Appendix 2-H FERC code descriptions Yes Yes
Appendix 2-I -NONE- Yes Yes
Appendix 2-J Laclede Sept 30, 2015 10K report, pages 122 and 123 of 239. Yes Yes
Exhibit 3 Excerpts from 10K Yes Yes
Exhibit 4 Correction pages for Exhibit 1 Yes Yes
Exhibit 5 MGE 2014 annual report excerpt Yes Yes
Exhibit 6 Laclede 2014 annual report excerpt Yes Yes
Exhibit 7 Supplement to Exhibit 2C Yes Yes
Exhibit 8 Materials regarding useful life Yes Yes
Exhibit 9 Calculation summaries Yes Yes
Exhibit 10 STC Form Yes No
Exhibit 11 Portion of Assessor Manual Yes No
Exhibit 12 20 CSR 2245-9.010 Yes No
Exhibit 13 Portion of Preamble of USPAP 2016-2017 Edition Yes No
Exhibit 14 Deposition Transcript of Matthew Voelker Yes No
Exhibit 15 Gas Annual Report No No
Exhibit 16 MGE Work Order Document Yes No

 

Respondents’ Exhibits 10 through 16 were excluded from the evidentiary record as they were not pre-filed and because they did not comply with the provisions for filings of certain specific documents after the evidentiary hearing as set forth by the Hearing Officer and agreed to by the parties.

  1. Presumption of Correct Assessment Not Rebutted. Complainant’s evidence was not substantial and persuasive to rebut the presumption of correct assessment by the Boards and establish the TMV as of January 1, 2014, or January 1, 2015.

- **MATERIAL PROVIDED**:
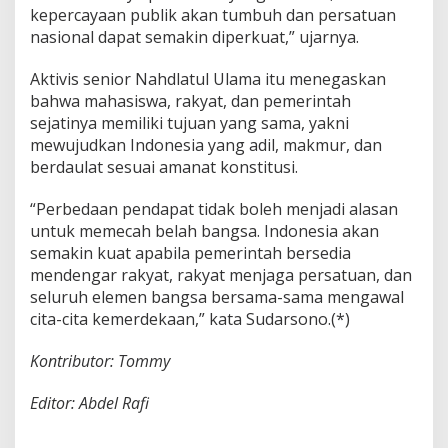
kepercayaan publik akan tumbuh dan persatuan
nasional dapat semakin diperkuat,” ujarnya.
Aktivis senior Nahdlatul Ulama itu menegaskan
bahwa mahasiswa, rakyat, dan pemerintah
sejatinya memiliki tujuan yang sama, yakni
mewujudkan Indonesia yang adil, makmur, dan
berdaulat sesuai amanat konstitusi.
“Perbedaan pendapat tidak boleh menjadi alasan
untuk memecah belah bangsa. Indonesia akan
semakin kuat apabila pemerintah bersedia
mendengar rakyat, rakyat menjaga persatuan, dan
seluruh elemen bangsa bersama-sama mengawal
cita-cita kemerdekaan,” kata Sudarsono.(*)
Kontributor: Tommy
Editor: Abdel Rafi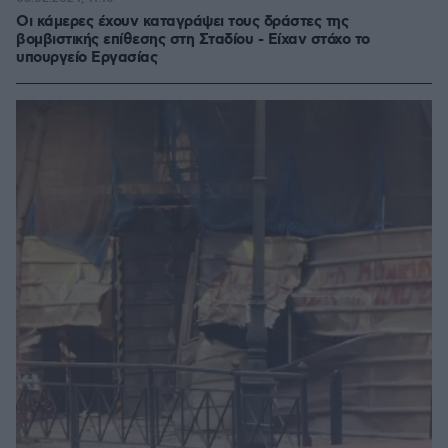
Οι κάμερες έχουν καταγράψει τους δράστες της
βομβιστικής επίθεσης στη Σταδίου - Είχαν στόχο το
υπουργείο Εργασίας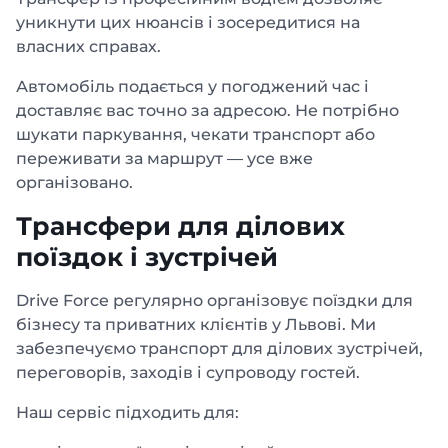
уникнути цих нюансів і зосередитися на
власних справах.
Автомобіль подається у погоджений час і
доставляє вас точно за адресою. Не потрібно
шукати паркування, чекати транспорт або
переживати за маршрут — усе вже
організовано.
Трансфери для ділових
поїздок і зустрічей
Drive Force регулярно організовує поїздки для
бізнесу та приватних клієнтів у Львові. Ми
забезпечуємо транспорт для ділових зустрічей,
переговорів, заходів і супроводу гостей.
Наш сервіс підходить для: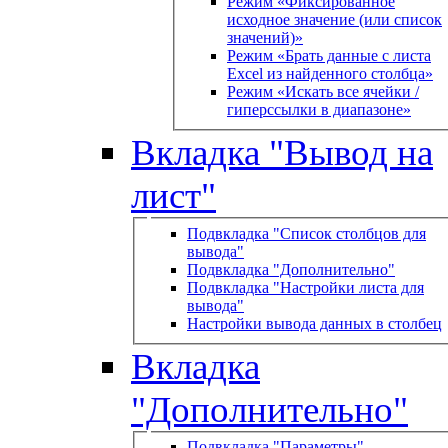
Режим «Фиксированное
исходное значение (или список
значений)»
Режим «Брать данные с листа
Excel из найденного столбца»
Режим «Искать все ячейки /
гиперссылки в диапазоне»
Вкладка "Вывод на
лист"
Подвкладка "Список столбцов для
вывода"
Подвкладка "Дополнительно"
Подвкладка "Настройки листа для
вывода"
Настройки вывода данных в столбец
Вкладка
"Дополнительно"
Подвкладка "Параметры"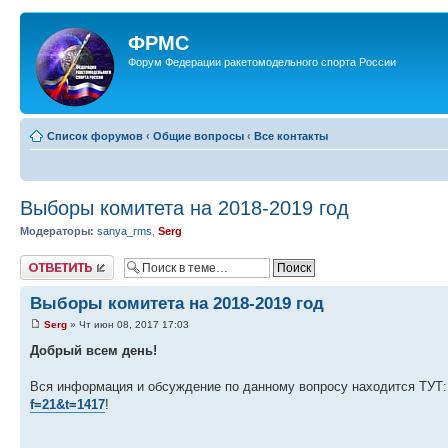
ФРМС
Форум Федерации ракетомодельного спорта России
Список форумов
‹
Общие вопросы
‹
Все контакты
Выборы комитета на 2018-2019 год
Модераторы:
sanya_rms
,
Serg
Ответить
Выборы комитета на 2018-2019 год
Serg
» Чт июн 08, 2017 17:03
Добрый всем день!
Вся информация и обсуждение по данному вопросу находится ТУТ
f=21&t=1417
!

- **CHECK YOUR UNDERSTANDING**:
[a] Replace "Hearing Officer" with "presiding officer" in the assessment decision excerpt, and give the passage that starts at "Respondents’ Exhibits 10" and ends at "January 1, 2015.".
[b] Continue the assessment decision excerpt, starting after its last sentence.

- **WRITTEN RESPONSES**:
[a]
Respondents’ Exhibits 10 through 16 were excluded from the evidentiary record as they were not pre-filed and because they did not comply with the provisions for filings of certain specific documents after the evidentiary hearing as set forth by the presiding officer and agreed to by the parties.

  1. Presumption of Correct Assessment Not Rebutted. Complainant’s evidence was not substantial and persuasive to rebut the presumption of correct assessment by the Boards and establish the TMV as of January 1, 2014, or January 1, 2015.

[b]
  2. Complainant’s Appraisals. The Hearing Officer herein did not find Complainant’s appraisals persuasive.  The appraisals did not induce belief in the Hearing Officer.  As discussed further below, Complainant’s appraisal approach included the use of an income shortfall method, which Complainant’s appraiser deducted as economic obsolescence in his cost approach to value.  Complainant’s appraiser’s income approach presumed a zero percent growth rate.  Complainant’s appraiser failed to provide a persuasive explanation for this presumption in light of Complainant’s own management’s expectations of additional profitability on the assets in place on the tax dates.

Specific to Complainant’s appraisal regarding Platte County Real Property in 2015, Complainant’s appraiser opined TMV of $20,800,000.  This amount exceeds the Platte County Board of Equalization TMV determination of $19,026,476.  Consequently, Complainant’s evidence was not substantial and persuasive to rebut the presumption of correct assessment.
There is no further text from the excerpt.